* [GIVEN REQUEST]
Set down, character for character, the lines that run from the very first line below through the line containing "genus: Fraxinus", including both of those lines.

▼

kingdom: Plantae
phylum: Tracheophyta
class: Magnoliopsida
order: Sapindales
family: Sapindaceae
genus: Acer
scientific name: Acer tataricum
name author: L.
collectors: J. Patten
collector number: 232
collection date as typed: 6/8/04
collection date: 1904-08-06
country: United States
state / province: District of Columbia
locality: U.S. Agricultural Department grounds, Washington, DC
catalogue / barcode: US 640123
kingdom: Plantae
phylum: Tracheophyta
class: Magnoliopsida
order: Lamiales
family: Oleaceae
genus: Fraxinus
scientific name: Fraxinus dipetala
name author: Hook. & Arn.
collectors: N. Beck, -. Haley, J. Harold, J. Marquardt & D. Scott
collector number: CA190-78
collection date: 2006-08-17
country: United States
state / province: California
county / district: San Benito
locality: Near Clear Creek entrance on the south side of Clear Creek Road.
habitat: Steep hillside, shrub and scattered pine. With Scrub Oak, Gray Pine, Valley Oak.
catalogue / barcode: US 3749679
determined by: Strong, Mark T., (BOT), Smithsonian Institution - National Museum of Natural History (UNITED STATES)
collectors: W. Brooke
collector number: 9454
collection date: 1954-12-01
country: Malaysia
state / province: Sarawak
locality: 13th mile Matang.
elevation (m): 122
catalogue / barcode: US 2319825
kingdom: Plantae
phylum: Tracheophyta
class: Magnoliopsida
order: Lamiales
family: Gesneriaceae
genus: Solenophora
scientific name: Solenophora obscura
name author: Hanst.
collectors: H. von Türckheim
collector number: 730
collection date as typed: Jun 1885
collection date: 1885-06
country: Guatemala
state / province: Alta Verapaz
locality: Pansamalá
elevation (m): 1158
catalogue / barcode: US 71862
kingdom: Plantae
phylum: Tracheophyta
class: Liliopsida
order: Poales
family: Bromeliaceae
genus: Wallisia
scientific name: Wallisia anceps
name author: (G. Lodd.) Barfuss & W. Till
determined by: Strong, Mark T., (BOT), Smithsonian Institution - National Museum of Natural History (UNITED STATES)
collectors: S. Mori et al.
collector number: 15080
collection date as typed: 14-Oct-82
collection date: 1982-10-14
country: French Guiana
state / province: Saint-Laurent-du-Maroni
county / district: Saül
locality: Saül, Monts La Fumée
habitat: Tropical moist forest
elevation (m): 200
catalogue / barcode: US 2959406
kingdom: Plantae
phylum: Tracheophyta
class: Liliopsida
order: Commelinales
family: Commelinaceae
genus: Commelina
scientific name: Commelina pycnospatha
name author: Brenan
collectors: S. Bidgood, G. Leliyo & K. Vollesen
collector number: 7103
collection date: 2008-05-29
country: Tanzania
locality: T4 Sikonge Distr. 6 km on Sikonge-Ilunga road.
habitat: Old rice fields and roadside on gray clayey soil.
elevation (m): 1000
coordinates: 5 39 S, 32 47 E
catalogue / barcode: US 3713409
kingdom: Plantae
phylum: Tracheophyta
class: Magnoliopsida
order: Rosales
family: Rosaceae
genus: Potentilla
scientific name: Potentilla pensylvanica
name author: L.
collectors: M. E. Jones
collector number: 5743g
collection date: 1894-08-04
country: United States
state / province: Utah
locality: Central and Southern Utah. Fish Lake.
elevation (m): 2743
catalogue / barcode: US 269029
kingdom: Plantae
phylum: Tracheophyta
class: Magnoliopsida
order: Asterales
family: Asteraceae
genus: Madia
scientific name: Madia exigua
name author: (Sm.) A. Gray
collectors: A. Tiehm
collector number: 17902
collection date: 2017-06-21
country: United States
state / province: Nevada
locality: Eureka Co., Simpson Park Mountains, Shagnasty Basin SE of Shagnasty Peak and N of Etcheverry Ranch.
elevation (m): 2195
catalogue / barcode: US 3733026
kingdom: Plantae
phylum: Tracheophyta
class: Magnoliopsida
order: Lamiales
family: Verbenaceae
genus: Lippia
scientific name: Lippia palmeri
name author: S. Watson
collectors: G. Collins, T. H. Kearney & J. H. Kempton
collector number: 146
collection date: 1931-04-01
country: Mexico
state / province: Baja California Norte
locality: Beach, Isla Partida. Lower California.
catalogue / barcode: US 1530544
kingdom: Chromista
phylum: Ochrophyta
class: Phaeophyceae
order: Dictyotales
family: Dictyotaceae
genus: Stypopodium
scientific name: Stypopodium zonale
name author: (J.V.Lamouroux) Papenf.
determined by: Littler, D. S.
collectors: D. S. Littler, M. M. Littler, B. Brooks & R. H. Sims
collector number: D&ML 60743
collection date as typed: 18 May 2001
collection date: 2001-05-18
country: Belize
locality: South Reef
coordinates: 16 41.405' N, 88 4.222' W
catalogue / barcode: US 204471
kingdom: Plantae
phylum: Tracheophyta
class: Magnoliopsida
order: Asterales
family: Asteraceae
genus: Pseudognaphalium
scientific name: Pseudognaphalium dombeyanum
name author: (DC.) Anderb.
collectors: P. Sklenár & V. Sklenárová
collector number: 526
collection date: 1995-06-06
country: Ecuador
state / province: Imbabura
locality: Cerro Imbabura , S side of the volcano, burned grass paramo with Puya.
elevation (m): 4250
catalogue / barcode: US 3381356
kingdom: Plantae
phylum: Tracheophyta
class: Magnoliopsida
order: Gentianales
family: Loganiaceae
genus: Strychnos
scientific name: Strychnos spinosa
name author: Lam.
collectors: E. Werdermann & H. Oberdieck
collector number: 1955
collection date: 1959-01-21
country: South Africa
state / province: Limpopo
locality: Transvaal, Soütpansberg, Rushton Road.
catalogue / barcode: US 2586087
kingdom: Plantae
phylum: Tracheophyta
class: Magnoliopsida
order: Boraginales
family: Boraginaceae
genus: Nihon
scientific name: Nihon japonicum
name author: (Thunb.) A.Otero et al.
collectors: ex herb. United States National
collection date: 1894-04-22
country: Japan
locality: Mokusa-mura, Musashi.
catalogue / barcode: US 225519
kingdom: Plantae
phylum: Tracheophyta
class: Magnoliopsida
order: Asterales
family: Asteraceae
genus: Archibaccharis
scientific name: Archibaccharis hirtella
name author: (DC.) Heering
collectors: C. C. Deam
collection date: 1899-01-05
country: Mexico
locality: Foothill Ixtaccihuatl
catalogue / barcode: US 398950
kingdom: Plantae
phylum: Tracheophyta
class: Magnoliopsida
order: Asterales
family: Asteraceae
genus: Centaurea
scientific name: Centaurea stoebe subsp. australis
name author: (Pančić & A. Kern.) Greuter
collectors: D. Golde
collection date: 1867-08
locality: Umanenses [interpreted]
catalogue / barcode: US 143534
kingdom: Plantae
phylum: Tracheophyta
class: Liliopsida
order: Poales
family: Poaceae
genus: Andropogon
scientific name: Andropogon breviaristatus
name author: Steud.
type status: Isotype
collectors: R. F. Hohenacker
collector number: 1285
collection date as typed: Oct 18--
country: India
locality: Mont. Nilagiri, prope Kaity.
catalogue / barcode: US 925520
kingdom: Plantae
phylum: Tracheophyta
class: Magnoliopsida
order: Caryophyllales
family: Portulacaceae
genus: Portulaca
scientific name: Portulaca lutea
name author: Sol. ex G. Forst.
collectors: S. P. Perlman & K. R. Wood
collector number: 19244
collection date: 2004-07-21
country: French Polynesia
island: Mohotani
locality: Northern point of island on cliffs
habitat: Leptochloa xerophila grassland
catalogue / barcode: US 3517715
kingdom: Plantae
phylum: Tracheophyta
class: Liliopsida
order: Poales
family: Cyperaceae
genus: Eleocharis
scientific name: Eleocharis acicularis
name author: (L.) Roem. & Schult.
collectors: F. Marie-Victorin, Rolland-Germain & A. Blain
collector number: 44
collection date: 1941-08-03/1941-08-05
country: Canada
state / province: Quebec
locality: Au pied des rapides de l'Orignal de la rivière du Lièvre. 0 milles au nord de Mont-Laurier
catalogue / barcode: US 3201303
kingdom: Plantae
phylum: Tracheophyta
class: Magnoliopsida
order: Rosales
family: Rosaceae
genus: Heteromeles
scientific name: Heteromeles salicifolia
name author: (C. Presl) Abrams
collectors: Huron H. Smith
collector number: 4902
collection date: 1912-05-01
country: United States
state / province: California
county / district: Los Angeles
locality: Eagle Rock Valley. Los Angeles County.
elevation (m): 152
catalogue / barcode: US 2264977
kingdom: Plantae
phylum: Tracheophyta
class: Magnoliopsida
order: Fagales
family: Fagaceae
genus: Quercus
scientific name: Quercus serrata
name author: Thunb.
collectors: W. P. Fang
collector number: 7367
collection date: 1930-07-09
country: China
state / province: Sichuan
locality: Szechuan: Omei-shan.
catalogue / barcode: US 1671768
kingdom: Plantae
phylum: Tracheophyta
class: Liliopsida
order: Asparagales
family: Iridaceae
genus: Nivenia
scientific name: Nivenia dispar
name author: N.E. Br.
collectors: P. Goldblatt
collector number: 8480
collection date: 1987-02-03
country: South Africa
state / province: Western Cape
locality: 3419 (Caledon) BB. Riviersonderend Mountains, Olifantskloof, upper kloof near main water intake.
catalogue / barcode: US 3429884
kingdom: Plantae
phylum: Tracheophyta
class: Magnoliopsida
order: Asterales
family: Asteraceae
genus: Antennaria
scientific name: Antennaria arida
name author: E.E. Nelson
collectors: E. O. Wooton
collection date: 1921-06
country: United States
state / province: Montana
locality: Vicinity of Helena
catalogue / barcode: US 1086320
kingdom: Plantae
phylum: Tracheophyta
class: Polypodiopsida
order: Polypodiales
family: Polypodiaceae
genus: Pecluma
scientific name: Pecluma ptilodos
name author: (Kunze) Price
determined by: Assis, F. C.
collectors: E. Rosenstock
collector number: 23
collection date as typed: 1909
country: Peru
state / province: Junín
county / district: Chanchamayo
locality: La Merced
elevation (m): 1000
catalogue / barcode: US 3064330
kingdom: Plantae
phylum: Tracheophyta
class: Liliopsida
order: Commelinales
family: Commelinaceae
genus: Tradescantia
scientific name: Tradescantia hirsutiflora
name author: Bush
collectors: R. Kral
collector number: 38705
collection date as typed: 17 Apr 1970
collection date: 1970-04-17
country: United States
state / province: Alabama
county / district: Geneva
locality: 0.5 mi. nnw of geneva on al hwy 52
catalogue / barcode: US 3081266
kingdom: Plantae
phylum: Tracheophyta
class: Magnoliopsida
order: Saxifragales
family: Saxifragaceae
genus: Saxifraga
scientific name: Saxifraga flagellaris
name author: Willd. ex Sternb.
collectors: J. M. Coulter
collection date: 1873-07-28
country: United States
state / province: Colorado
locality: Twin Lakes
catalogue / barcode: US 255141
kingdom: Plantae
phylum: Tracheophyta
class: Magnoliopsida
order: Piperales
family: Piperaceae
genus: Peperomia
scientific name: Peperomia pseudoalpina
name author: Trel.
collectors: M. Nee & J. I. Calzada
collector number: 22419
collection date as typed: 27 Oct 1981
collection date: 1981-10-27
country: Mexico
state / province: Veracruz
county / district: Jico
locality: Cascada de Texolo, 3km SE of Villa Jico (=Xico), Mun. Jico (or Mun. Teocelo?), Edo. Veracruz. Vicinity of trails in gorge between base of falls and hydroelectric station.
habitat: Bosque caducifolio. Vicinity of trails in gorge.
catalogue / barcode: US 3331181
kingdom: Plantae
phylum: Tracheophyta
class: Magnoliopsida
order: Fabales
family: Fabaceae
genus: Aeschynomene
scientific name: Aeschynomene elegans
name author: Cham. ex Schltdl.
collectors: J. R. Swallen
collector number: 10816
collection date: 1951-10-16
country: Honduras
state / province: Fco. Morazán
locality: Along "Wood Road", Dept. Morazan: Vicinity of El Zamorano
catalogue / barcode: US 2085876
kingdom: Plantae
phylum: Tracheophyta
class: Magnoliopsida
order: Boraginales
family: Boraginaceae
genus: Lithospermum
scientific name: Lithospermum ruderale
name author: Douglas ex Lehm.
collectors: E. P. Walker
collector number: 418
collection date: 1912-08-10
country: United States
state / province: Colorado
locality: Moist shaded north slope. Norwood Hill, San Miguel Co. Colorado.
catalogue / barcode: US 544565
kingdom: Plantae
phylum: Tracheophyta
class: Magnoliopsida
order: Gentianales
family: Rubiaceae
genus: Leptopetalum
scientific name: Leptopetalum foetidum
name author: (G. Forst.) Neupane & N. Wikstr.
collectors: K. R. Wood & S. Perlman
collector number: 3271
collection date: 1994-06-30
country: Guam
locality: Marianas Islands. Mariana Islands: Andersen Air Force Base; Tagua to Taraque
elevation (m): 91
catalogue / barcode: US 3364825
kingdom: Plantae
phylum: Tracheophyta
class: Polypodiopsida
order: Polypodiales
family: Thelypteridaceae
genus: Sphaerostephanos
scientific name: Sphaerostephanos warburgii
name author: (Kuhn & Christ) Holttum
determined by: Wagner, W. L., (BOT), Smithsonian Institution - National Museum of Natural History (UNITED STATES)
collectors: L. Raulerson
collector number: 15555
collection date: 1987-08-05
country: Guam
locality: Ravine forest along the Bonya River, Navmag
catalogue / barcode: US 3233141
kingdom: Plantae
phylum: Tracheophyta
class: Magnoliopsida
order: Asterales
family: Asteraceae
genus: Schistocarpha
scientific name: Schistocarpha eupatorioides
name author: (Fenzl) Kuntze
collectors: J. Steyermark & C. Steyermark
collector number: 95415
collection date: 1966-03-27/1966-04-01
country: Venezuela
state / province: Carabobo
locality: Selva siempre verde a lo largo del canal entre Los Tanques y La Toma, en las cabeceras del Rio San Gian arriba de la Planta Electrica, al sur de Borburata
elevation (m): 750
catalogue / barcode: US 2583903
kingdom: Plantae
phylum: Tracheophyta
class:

▲

* [EXERCISE ANSWER]
kingdom: Plantae
phylum: Tracheophyta
class: Magnoliopsida
order: Sapindales
family: Sapindaceae
genus: Acer
scientific name: Acer tataricum
name author: L.
collectors: J. Patten
collector number: 232
collection date as typed: 6/8/04
collection date: 1904-08-06
country: United States
state / province: District of Columbia
locality: U.S. Agricultural Department grounds, Washington, DC
catalogue / barcode: US 640123
kingdom: Plantae
phylum: Tracheophyta
class: Magnoliopsida
order: Lamiales
family: Oleaceae
genus: Fraxinus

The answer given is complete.